Meine Doppelperformance mit Matthias Keidtel gehört zwar zur “Leipzig liest”-Reihe im Rahmen der Buchmesse, aber das Panam Café liegt so versteckt hinter einem Wall hoher Häuser, dass man nicht das Gefühl hat, der Gig hätte irgendetwas mit dem Messerampenlicht zu tun. Das Dreieck aus alten Hausgiganten, einem mit einem absurden dreistöckigen Parkhaus versehenen Mini-Aldi und einer kleinen Grünflache mit knorrigen Bäumen wäre Tatort-reif. Trotzdem finden Menschen dorthin, die uns nicht einmal kennen, sondern die Ankündigung in den Messeheften gefunden haben, in der stand, dass wir beide heute Abend erschöpfend die unfreiwillige Komik und das Wesen des neuen Mannes erklären. Das machen wir dann auch. Matthias spielt den etwas trägen und etwas mehr ahnungslosen, eben holm-artigen Introvertierten, der absurderweise aus Berlin kommt, während ich die hartmuteske, aufgedrehte, in jeder Minute zwanzig Bezüge zu Philosophie, Noiserock und Wrestling aus der Luft greifende Rampensau gebe, die extra aufs Land nach Herbern gezogen ist, weil man auf dem Dorf als Fischer-Autor der hofierte König ist. Da beide Rollen einen wahren Kern haben, ergibt sich unser Zwiegespräch übers Mannsein, die Provinz, die Frauen, die Unfähigkeit und von Mutter geführte Sparkonten, an die man erst mit 60 herankommt, sehr organisch und wir haben großen Spaß daran. Da wir großen Spaß daran haben, hat auch das Publikum großen Spaß daran.
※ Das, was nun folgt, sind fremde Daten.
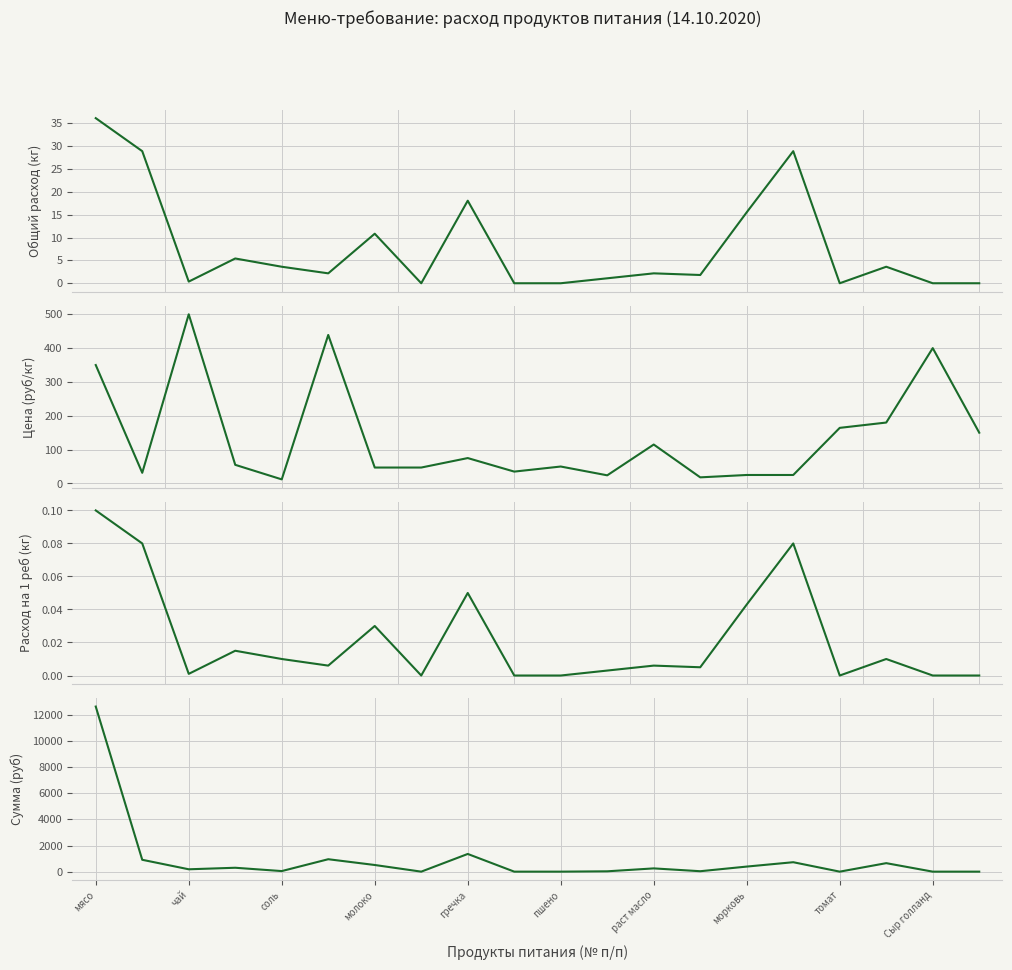

What is the greatest value displayed?

12635.0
Der Laden, in dem bislang vor allem Konzerte zwischen Indie-Songwriter-Schule und Postcore stattfanden, ist gut gefüllt und es schmeichelt uns, nach dem Auftritt am Büchertisch wie die Stars der Buchmesse behandelt zu werden, egal ob aus Berlin oder Herbern. “Am Samstag kann man uns im neuen Rathaus bei SPUTNIK-Pop noch mal sehen”, sagt Matthias am Schluss und es klingt, als wären wir schon seit Wochen auf gemeinsamer Tour wie Lionel Richie und Peter Alexander, die heute Abend neben Unsane, Neurosis und Barry White unsere Lieblingsbezüge in der Musik waren. In der Philosophie waren es Luhmann und Fichte. In der Hartmutgeschichte “Der Menschen-Messie” schlug ich ein intertextuelles Wurmloch in Holms Welt und konnte dies heute auch erstmals mit dem Bewurmten selbst live vortragen; auf der Bühne planen wir dann noch, in unseren kommenden Romanen ähnliche Szenen parallel aus verschiedenen Perspektiven zu erzählen, also ein Wurmloch in beide Richtungen zu öffnen.
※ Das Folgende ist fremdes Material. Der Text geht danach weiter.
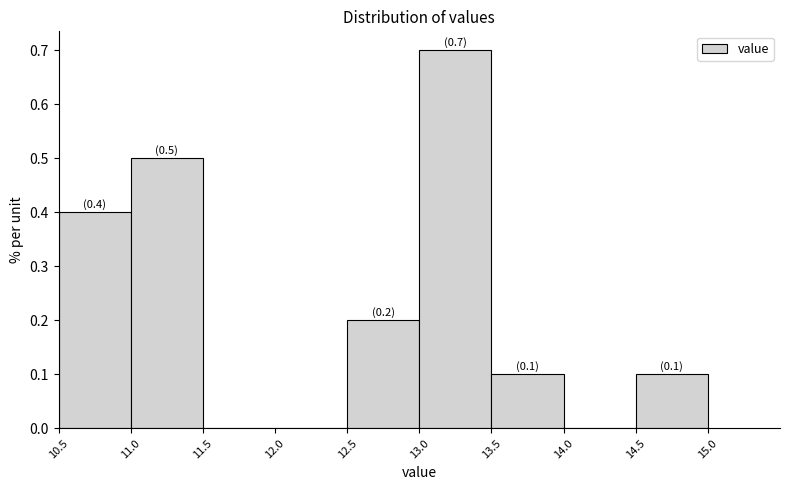

Which range on the x-axis has the tallest bar?

13.0 to 13.5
Da das Hotel, in dem ich wegen meines Tagsüber-Haupt-Engagements als Moderator des Café GALORE mit meinen Kollegen wohne, recht außerhalb im Vorort Wiederitzsch ist, herrscht nach dem Aussteigen aus dem Auto um mich herum die Stille eines um Mitternacht vollkommen leer daliegenden Wohnviertels. Ich nehme mir noch ein Snickers aus dem Auto und beschließe, eine Runde spazieren zu gehen, um mein Auftrittsadrenalin verfliegen zu lassen. Nach einem Kilometer kommt mir eine Silhouette entgegen. Sie ist recht klein, von breiter, furchenreicher Gesichtslandschaft und vollem, aber leicht wirrem Haar. Ein Mann. Er trägt einen Mantel mit großen Knöpfen und weitem Kragen. Er raucht und denkt, ab und zu einen interessierten Blick in die wenigen erleuchteten Fenster werfend, als hätte erst sein Blick selbst diese zum Leuchten gebracht und ihnen Bewohner mit einer Lebensgeschichte geschenkt. Es ist Johann Gottlieb Fichte. Mein Atem geht flach, als ich ihn passiere. Er dreht nur ganz sachte den Kopf und sagt: “Wurmloch!” Dann zieht er an seiner Zigarette, nimmt den Kopf tiefer zwischen den Mantelkragen und spaziert lachend davon.